# Data Analysis - Irradiation of a Fibre Optic Sensor
Measuring humidity in radioactive environments is challenging because, as you might expect, the radiation is massively damaging to sensors. Most commercial humidity sensors are electronic and get wiped out by even a small dose of radiation. 
<!-- This presents a problem for measuring humidity in many environments with high radiation - in space, in nuclear industries and in high energy physics experiments. -->
<!-- (What commercial sensors?
How much radiation kills them??) -->

However, recently a new type of technology has emerged for these cases - fibre optic sensors (FOS). These can survive radiation doses up to the Mega-Gray (MGy) level while still giving a clear signal. Even better, the change in the signal itself can actually be used to measure the radiation dose. Combined with recent breakthroughs in FOS for measuring humidity, these sensors present an exciting potential product with applications in areas such as nuclear industry, high energy physics research, and space travel.
<!-- Link to FOS radiation studies
Link to LPG humidity studies
How much damage would MGy do to a person? -->

This project will take you through analysis of a sensor under irradiation, using real data recorded at the [PS-IRRAD facility](https://ps-irrad.web.cern.ch/ps-irrad/) in CERN, Geneva, SWitzerland.

## EDA
- 4 datasets in `irrad-demo-data/`:
    - `spectra.txt` - a series of spectra, each containing 20,000 points
    - `hyperion-transmission-spectrum.txt` - a single spectrum of 20,000 points
    - `SEC_data_06-11_09_2023.csv` - data from the IRRAD facility recording the dose rate over time
    - `times.txt` - A series of time values, each corresponding to a spectrum from `spectra.txt`

In [None]:
# Let's take a look at the data

In [None]:
# Import the data
import pandas as pd
import numpy as np
# Load the data
data_dir = 'irrad-demo-data/'
spectra = np.loadtxt(data_dir + 'spectra.txt', delimiter=',')

*Available data:*
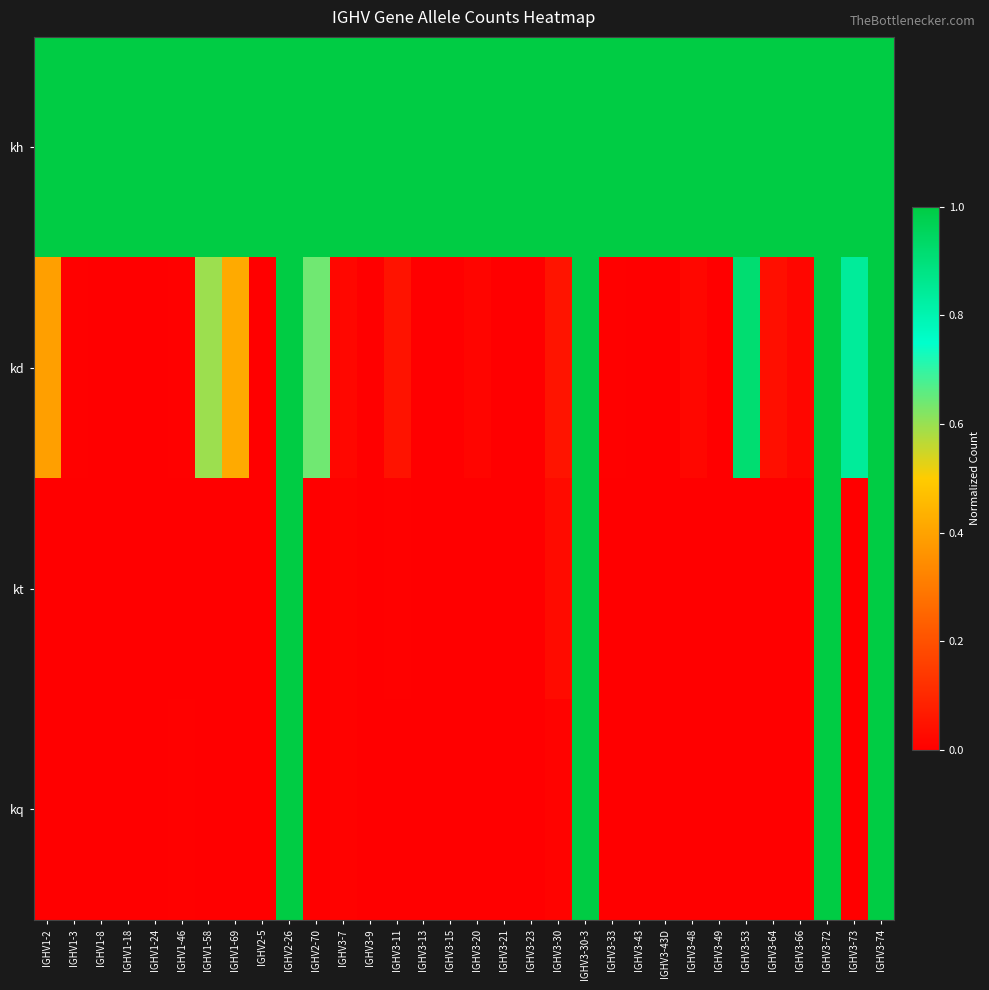

Which series changed the most between IGHV2-5 and IGHV3-7?

kd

*What you have to do:*
Write out the fibre optic sensor notebook in full, reproducing every line verbatim. The material bears no relation to the fibre optic sensor notebook.

*Response:*
# Data Analysis - Irradiation of a Fibre Optic Sensor
Measuring humidity in radioactive environments is challenging because, as you might expect, the radiation is massively damaging to sensors. Most commercial humidity sensors are electronic and get wiped out by even a small dose of radiation. 
<!-- This presents a problem for measuring humidity in many environments with high radiation - in space, in nuclear industries and in high energy physics experiments. -->
<!-- (What commercial sensors?
How much radiation kills them??) -->

However, recently a new type of technology has emerged for these cases - fibre optic sensors (FOS). These can survive radiation doses up to the Mega-Gray (MGy) level while still giving a clear signal. Even better, the change in the signal itself can actually be used to measure the radiation dose. Combined with recent breakthroughs in FOS for measuring humidity, these sensors present an exciting potential product with applications in areas such as nuclear industry, high energy physics research, and space travel.
<!-- Link to FOS radiation studies
Link to LPG humidity studies
How much damage would MGy do to a person? -->

This project will take you through analysis of a sensor under irradiation, using real data recorded at the [PS-IRRAD facility](https://ps-irrad.web.cern.ch/ps-irrad/) in CERN, Geneva, SWitzerland.

## EDA
- 4 datasets in `irrad-demo-data/`:
    - `spectra.txt` - a series of spectra, each containing 20,000 points
    - `hyperion-transmission-spectrum.txt` - a single spectrum of 20,000 points
    - `SEC_data_06-11_09_2023.csv` - data from the IRRAD facility recording the dose rate over time
    - `times.txt` - A series of time values, each corresponding to a spectrum from `spectra.txt`

In [None]:
# Let's take a look at the data

In [None]:
# Import the data
import pandas as pd
import numpy as np
# Load the data
data_dir = 'irrad-demo-data/'
spectra = np.loadtxt(data_dir + 'spectra.txt', delimiter=',')